**Required work:** Word for word, restate the lines of the data below between those holding "pyautogui.mouseUp(button='middle')" and "pyautogui.press('x')", inclusive; pictures do not belong in the copy.
··· Records for the task ···
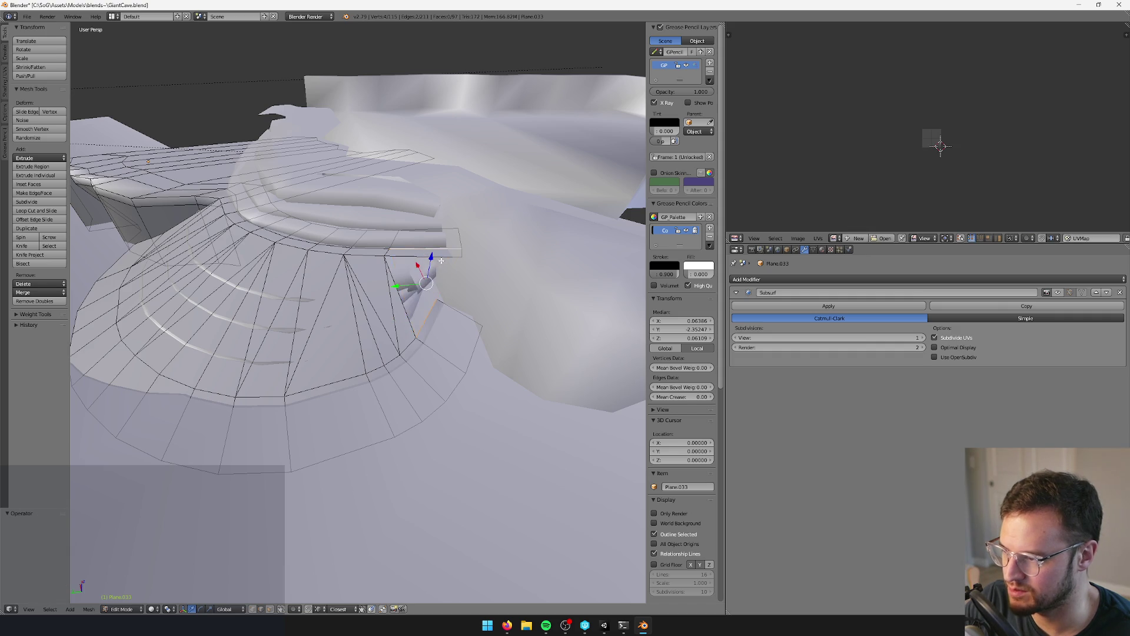
pyautogui.press('f')
pyautogui.moveTo(429, 316)
pyautogui.mouseDown(button='middle')
pyautogui.moveTo(447, 260)
pyautogui.moveTo(480, 358)
pyautogui.moveTo(421, 354)
pyautogui.moveTo(457, 361)
pyautogui.moveTo(420, 332)
pyautogui.moveTo(374, 339)
pyautogui.moveTo(423, 365)
pyautogui.moveTo(434, 341)
pyautogui.mouseUp(button='middle')
pyautogui.rightClick(448, 261)
# - Delete an extra edge loop from the ledge
pyautogui.press('Tab')
pyautogui.press('Tab')
pyautogui.moveTo(363, 308); pyautogui.dragTo(386, 306, button='middle')
pyautogui.rightClick(387, 305)
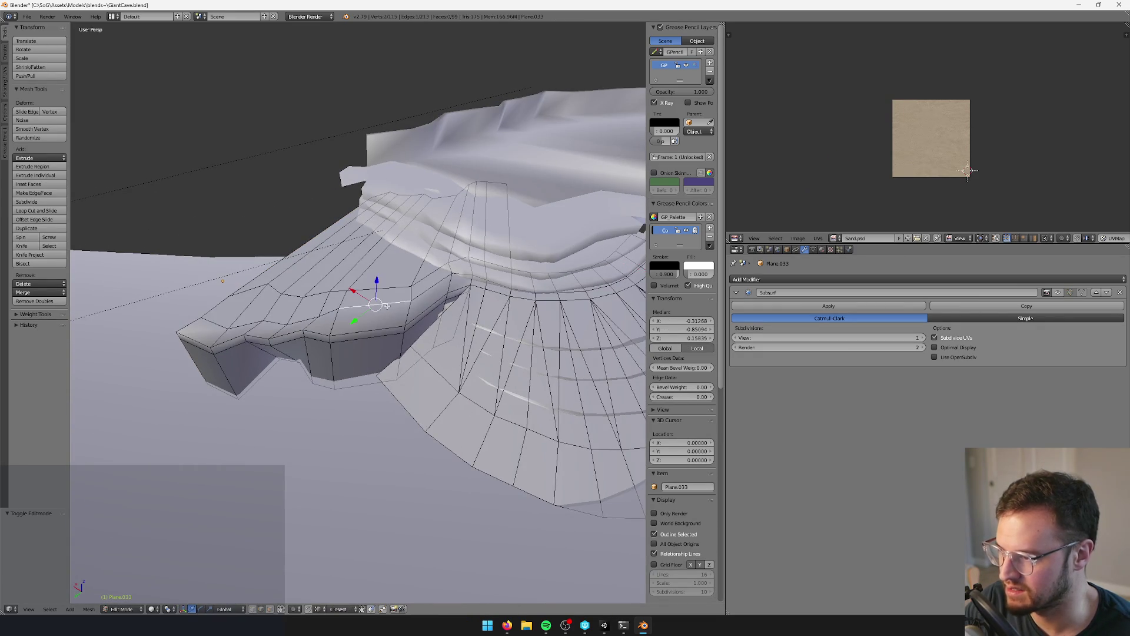
pyautogui.keyDown('alt'); pyautogui.rightClick(387, 306); pyautogui.keyUp('alt')
pyautogui.press('x')
pyautogui.click(386, 300)
# - Unwrap the UVs of the ledge face strip
pyautogui.rightClick(374, 337)
pyautogui.keyDown('ctrl'); pyautogui.keyDown('alt'); pyautogui.rightClick(374, 338); pyautogui.keyUp('alt'); pyautogui.keyUp('ctrl')
pyautogui.press('u')
pyautogui.click(374, 336)
# - Delete another surplus edge loop from the bridged slope
pyautogui.moveTo(374, 335); pyautogui.dragTo(406, 280, button='middle')
pyautogui.rightClick(406, 279)
pyautogui.press('ctrl+e')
···
**Exercise answer:**
pyautogui.mouseUp(button='middle')
pyautogui.rightClick(448, 261)
# - Delete an extra edge loop from the ledge
pyautogui.press('Tab')
pyautogui.press('Tab')
pyautogui.moveTo(363, 308); pyautogui.dragTo(386, 306, button='middle')
pyautogui.rightClick(387, 305)
pyautogui.keyDown('alt'); pyautogui.rightClick(387, 306); pyautogui.keyUp('alt')
pyautogui.press('x')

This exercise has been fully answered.